Gidra
- Type: Monthly newspaper
- Founded: April 1969
- Ceased publication: April 1974
- Language: English
- Headquarters: UCLA, Crenshaw
- Circulation: 4,000 Monthly
- Free online archives: http://ddr.densho.org/ddr/densho/297/

= Gidra (newspaper) =

Gidra: The Monthly of the Asian American Experience, the self-proclaimed "voice of the Asian American movement," was a revolutionary monthly newspaper-magazine that ran from 1969 to 1974. It was started by a group of Asian American students at the University of California, Los Angeles as a platform to discuss Asian American interests on campus and later expanded to address the entire Los Angeles Asian American community. Sixty issues of Gidra were published during its primary run, as well as a 1990 anniversary issue and five issues between 2000 and 2001.

Gidra covered mainly issues affecting the Asian American community, including the anti-war movement; ethnic studies at universities; and the struggles of colonized people in Asia, Africa, and the Caribbean. Also crucial to the newspaper was art, mostly illustrations and poetry. Highly politicized, Gidra took stances that were anti-war, anti-imperialist, and anti-capitalist. One of the first newspapers of its kind in the Asian American community, it inspired the creation of other leftist publications and organizations.

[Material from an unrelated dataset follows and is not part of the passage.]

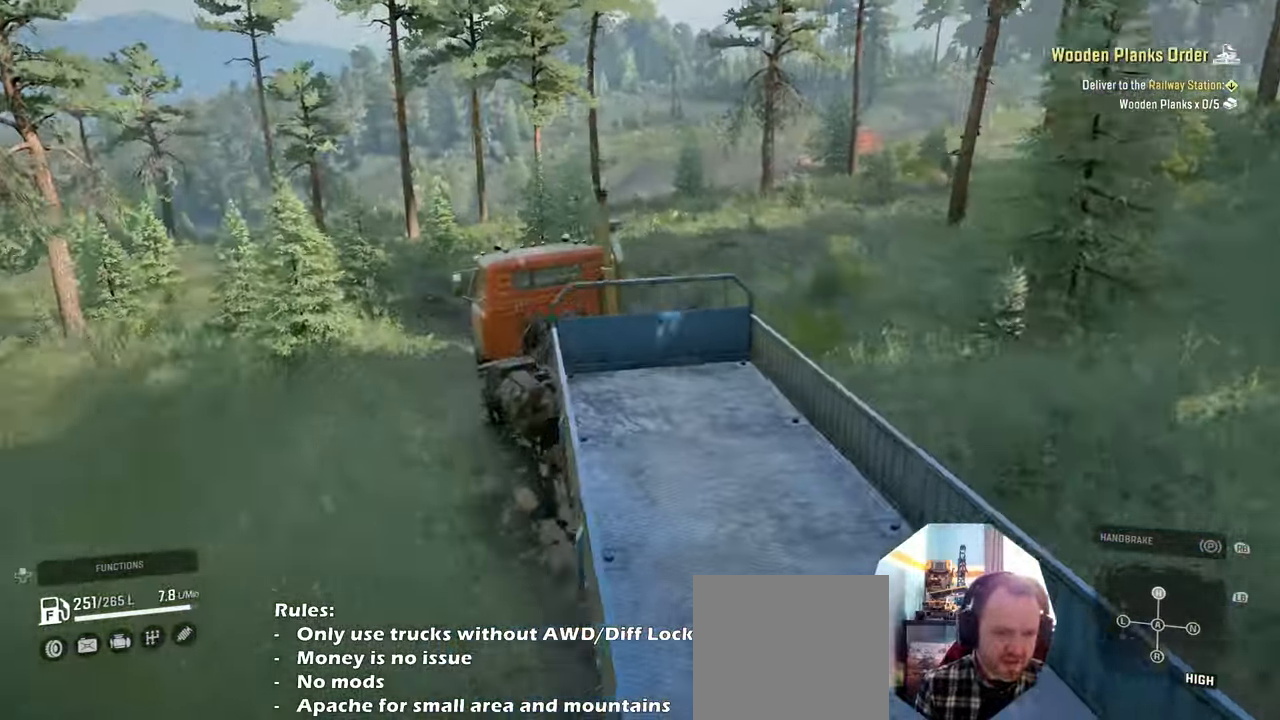
{"buttons": ["R2"], "left_stick": "left", "right_stick": "down-right", "events": [[166, "left_stick", "left"], [233, "left_stick", "center"], [500, "left_stick", "left"]]}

Espousing a Third Worldist ideology, Gidra encouraged solidarity with and had ties to paralleling social justice movements in the United States and decolonization movements abroad.

The entire collection of Gidra is available to download from the Densho Digital Repository.

Gidra was rebooted in 2019 with the permission of original members who contribute to the new www.Gidramedia.com.

== History ==

=== 1969-1970 ===
Gidra was conceptualized in February 1969 by a group of students at the University of California, Los Angeles in response to anti-Asian sentiment at the university and in greater Los Angeles. A year earlier, the Third World Liberation Front's 1968 strike had occurred at San Francisco State University. The strikers' demands against what they saw as an oppressive and racist administration led to the nation's first Ethnic Studies program. The aftermath of the strike brought about what historian Haivan Hoang called an "uncertainty" about the university's place, purpose, and future given movements for social justice sweeping the United States and growing discontent among university students of color. Hoang argued that it was in and because of this atmosphere that Gidra was created. Gidra was also created alongside the rise of radical third world grassroots student coalitions, in addition to the Black Power movement and Civil Rights Movement. After being denied official recognition by the university, the students started publishing Gidra independently, using the university's Asian American Studies Center as its headquarters.

The newspaper's name comes from the three-headed dragon King Ghidorah (キングギドラ Kingu Gidora) from the Japanese Godzilla movie franchise. The paper's mascot is a caterpillar with slanted eyes and a straw hat holding a sword-like pen. The "humble caterpillar" was chosen to be a reminder of guerrilla fighters in Vietnam, "Asian warriors who fought for their people and their pride without fear of death."

Gidras founders were Dinora Gil, Laura Ho, Tracy Okida, Colin Watanabe, and Mike Murase. All were third-generation Asian American students at UCLA and had been involved with organizations like Oriental Concern or the UCLA Asian American Studies Center prior to founding the publication. As many as 250 people in total worked on the newspaper over the course of its original five year run. Though Gidra was created for the broader Asian American community, 78% of its staff in the first year was Japanese American.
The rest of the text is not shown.